- _Exercise_: Can you lay out the lines of the records below as a Markdown table with the columns Row and Line, starting with the line containing "region: Baden-Wuerttemberg" and going on through the line containing "longitude: 145.7951"? Omit blank lines, and leave the pictures out.

──────── Data records ────────

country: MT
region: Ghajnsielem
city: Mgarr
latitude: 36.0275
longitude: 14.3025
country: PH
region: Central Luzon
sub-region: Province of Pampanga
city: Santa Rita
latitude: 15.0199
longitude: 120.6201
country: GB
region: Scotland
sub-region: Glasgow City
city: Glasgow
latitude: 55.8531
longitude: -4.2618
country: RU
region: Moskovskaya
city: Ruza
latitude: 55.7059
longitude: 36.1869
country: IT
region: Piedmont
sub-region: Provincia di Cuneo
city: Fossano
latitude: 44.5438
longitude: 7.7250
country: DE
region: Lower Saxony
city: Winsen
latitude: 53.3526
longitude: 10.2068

────────
──────── Data records ────────

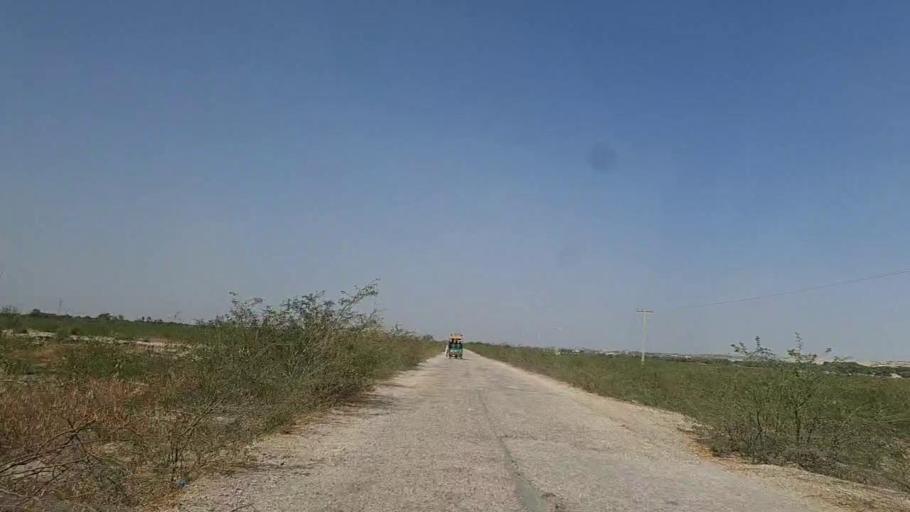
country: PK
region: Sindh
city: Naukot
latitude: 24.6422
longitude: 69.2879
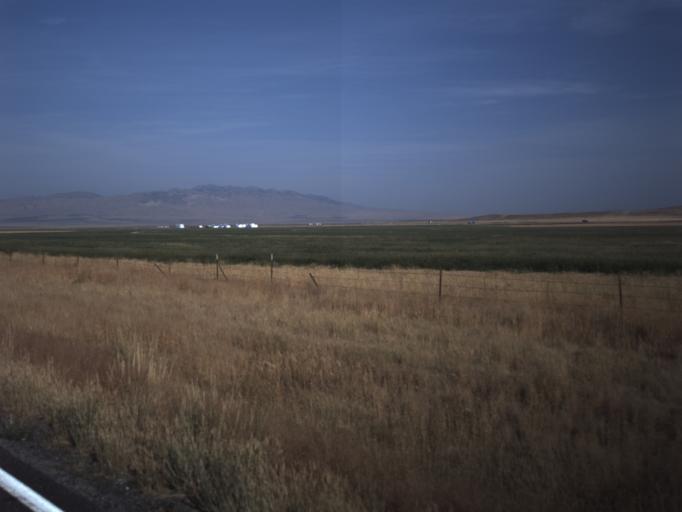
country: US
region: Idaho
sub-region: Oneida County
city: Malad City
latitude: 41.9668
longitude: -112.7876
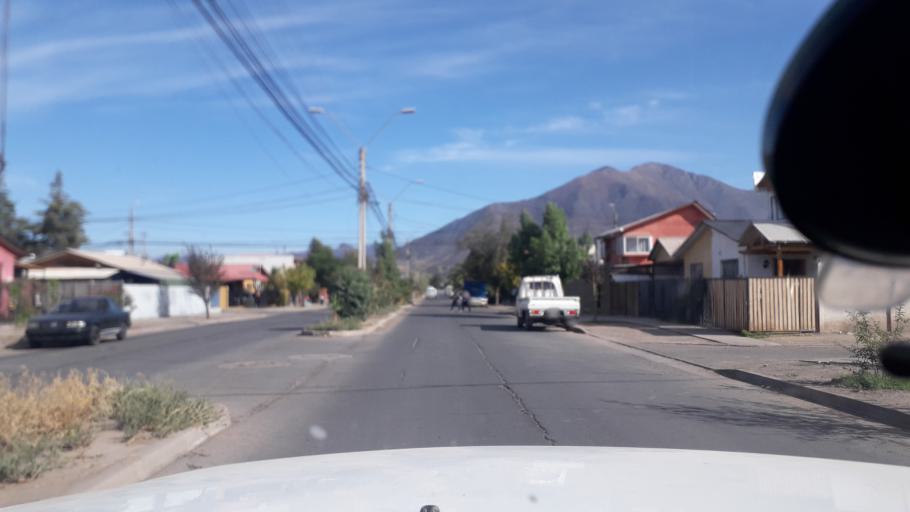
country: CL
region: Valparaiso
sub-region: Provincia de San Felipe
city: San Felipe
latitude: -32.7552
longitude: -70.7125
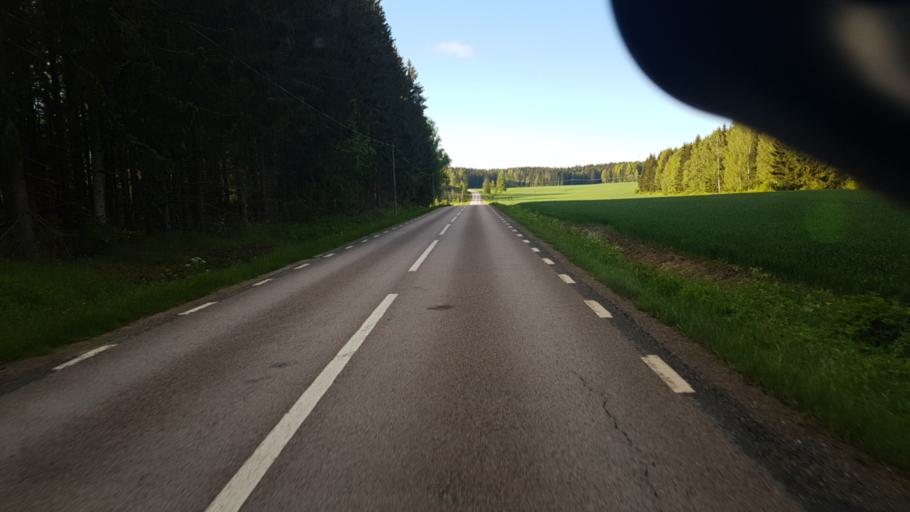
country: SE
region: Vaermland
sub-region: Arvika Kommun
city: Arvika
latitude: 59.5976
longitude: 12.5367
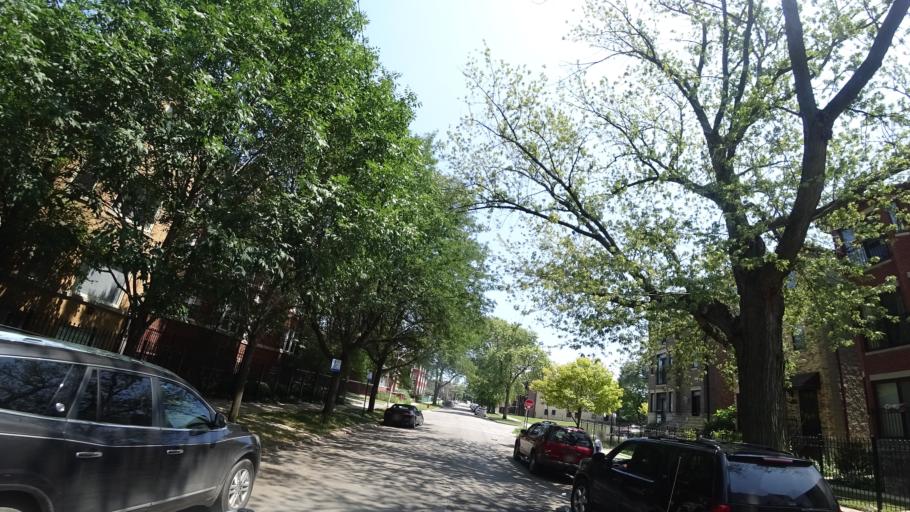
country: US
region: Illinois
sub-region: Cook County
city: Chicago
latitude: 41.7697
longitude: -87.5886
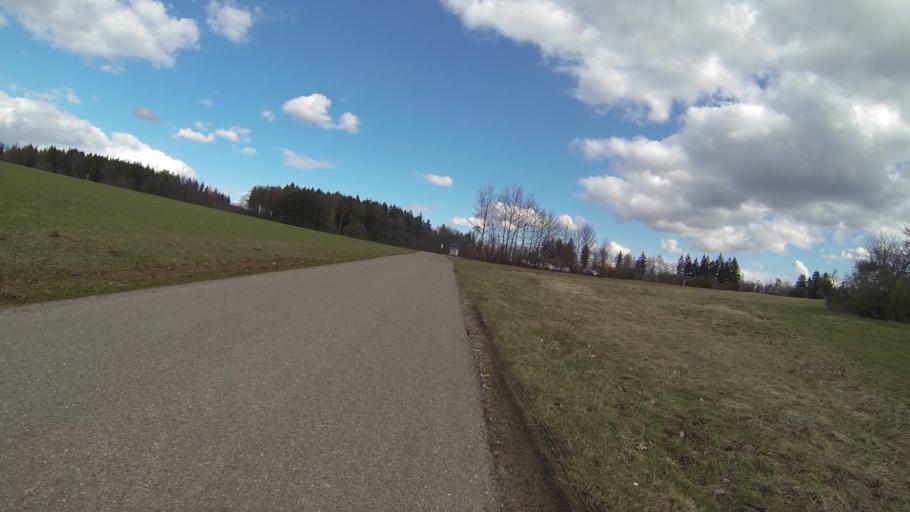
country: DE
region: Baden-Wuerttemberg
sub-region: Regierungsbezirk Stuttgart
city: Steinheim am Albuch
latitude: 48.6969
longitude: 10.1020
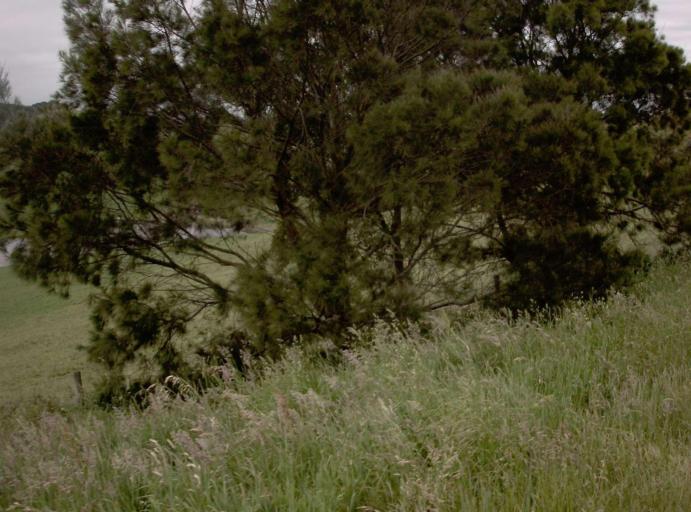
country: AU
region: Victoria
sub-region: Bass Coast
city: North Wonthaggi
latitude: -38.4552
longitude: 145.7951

────────
──────── Data records ────────

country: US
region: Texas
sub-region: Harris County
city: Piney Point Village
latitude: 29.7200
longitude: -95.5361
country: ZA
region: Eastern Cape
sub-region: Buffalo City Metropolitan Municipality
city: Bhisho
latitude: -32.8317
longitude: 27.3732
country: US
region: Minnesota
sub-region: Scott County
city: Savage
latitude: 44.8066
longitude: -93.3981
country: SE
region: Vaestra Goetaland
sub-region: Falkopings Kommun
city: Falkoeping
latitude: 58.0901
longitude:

────────

- _Result for this task_:
| Row | Line |
|---|---|
| 1 | region: Baden-Wuerttemberg |
| 2 | sub-region: Regierungsbezirk Stuttgart |
| 3 | city: Steinheim am Albuch |
| 4 | latitude: 48.6969 |
| 5 | longitude: 10.1020 |
| 6 | country: AU |
| 7 | region: Victoria |
| 8 | sub-region: Bass Coast |
| 9 | city: North Wonthaggi |
| 10 | latitude: -38.4552 |
| 11 | longitude: 145.7951 |